Provided passage:
§

II. Procedural Background

The Commission initiated I.02-11-040 through an Order Instituting Investigation (OII) issued on November 21, 2002. The purpose of the investigation is to examine if there were reasons, in addition to manipulation by El Paso Natural Gas Company (El Paso or EPNG) and its marketing affiliate, El Paso Merchant Energy (EPME), for the gas price spikes that occurred in California from March 2000 through May 2001. I.02-11-040 named SoCalGas and SDG&E as Phase I Respondents. In Phase II, we will address the transactions of PG&E, PG&E Energy Trading, Southwest Gas Corporation (Southwest Gas), Alenco Gas Services, Inc., Conwest Exploration, Ltd., Southern California Edison Company (Edison), and Edison Mission Energy. Respondents in Phase II are Southwest Gas, PG&E, and Edison.

The impetus for this investigation arose in Application (A.) 00-06-023, in which the Commission assessed SoCalGas's operation during Year 6 of its GCIM. In response to concerns raised by Edison and SCGC, we found in D.02-06-023 that further investigation was warranted into the causes of the extreme border price spikes in December 2000 through spring 2001 and directed Energy Division to prepare an OII for our consideration. We subsequently issued OII 02-11-040.

§

[Collected data]
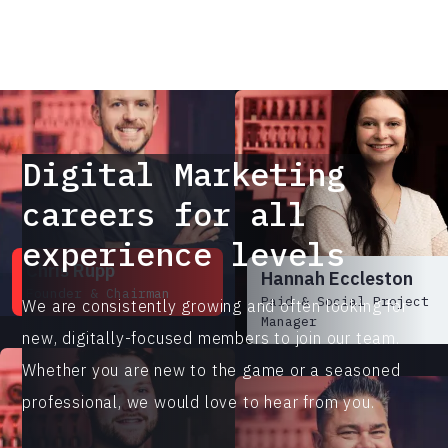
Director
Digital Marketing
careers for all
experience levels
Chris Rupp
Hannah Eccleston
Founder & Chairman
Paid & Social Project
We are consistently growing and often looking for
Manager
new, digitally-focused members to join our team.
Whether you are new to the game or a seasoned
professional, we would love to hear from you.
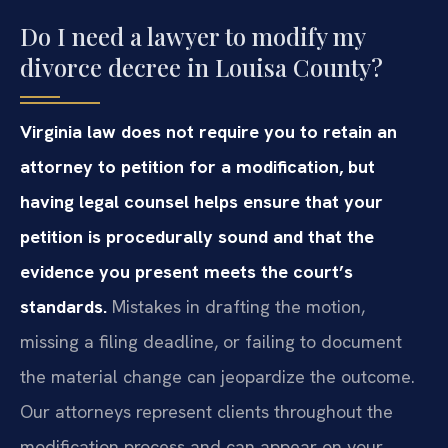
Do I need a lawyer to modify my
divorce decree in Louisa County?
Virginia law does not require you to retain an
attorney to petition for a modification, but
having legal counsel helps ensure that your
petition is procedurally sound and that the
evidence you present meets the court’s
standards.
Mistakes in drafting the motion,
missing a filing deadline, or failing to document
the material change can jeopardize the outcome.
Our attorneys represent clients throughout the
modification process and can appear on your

§

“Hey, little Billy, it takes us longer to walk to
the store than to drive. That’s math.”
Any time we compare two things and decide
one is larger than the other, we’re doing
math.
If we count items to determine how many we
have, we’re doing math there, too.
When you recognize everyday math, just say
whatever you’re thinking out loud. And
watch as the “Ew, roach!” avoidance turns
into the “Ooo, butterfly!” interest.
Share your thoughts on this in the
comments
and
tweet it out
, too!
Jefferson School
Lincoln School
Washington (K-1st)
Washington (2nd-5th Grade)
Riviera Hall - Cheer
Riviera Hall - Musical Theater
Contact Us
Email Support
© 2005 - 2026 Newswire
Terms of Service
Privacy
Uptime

§

Things to do:
**A)** Answer these questions from the procedural background, each on its own line:
(i) On what date was the Order Instituting Investigation issued?
(ii) Which companies were named as Phase I Respondents?
(iii) In which decision did the Commission find that further investigation was warranted?
**B)** Reproduce word for word the part of the procedural background that opens with the words containing "II. Procedural Background" and closes with "PG&E, and Edison.".
**C)** Write what comes next in the procedural background on the Commission's gas price investigation, starting after its final sentence.

Task results:
**A)**
(i) November 21, 2002
(ii) SoCalGas and SDG&E
(iii) D.02-06-023

**B)**
II. Procedural Background

The Commission initiated I.02-11-040 through an Order Instituting Investigation (OII) issued on November 21, 2002. The purpose of the investigation is to examine if there were reasons, in addition to manipulation by El Paso Natural Gas Company (El Paso or EPNG) and its marketing affiliate, El Paso Merchant Energy (EPME), for the gas price spikes that occurred in California from March 2000 through May 2001. I.02-11-040 named SoCalGas and SDG&E as Phase I Respondents. In Phase II, we will address the transactions of PG&E, PG&E Energy Trading, Southwest Gas Corporation (Southwest Gas), Alenco Gas Services, Inc., Conwest Exploration, Ltd., Southern California Edison Company (Edison), and Edison Mission Energy. Respondents in Phase II are Southwest Gas, PG&E, and Edison.

**C)**
The OII states that the focus of Phase I of this proceeding is investigatory and fact-finding, to investigate the past conduct of the respondents with regard to gas price spikes at the California border from March 2000 through May 2001. We stated that, if the investigation reveals that the conduct of respondents contributed to the gas price spikes at the California border during the named period, the Commission may modify or eliminate the respondents' gas cost incentive mechanisms, reduce the amount of shareholder award for the period involved, or order respondents to issue a refund to ratepayers to offset the higher prices paid. In addition, if the investigation reveals that statutory laws, or rules or orders of the Commission were violated, the Commission may enter into an adjudicatory phase of this investigation.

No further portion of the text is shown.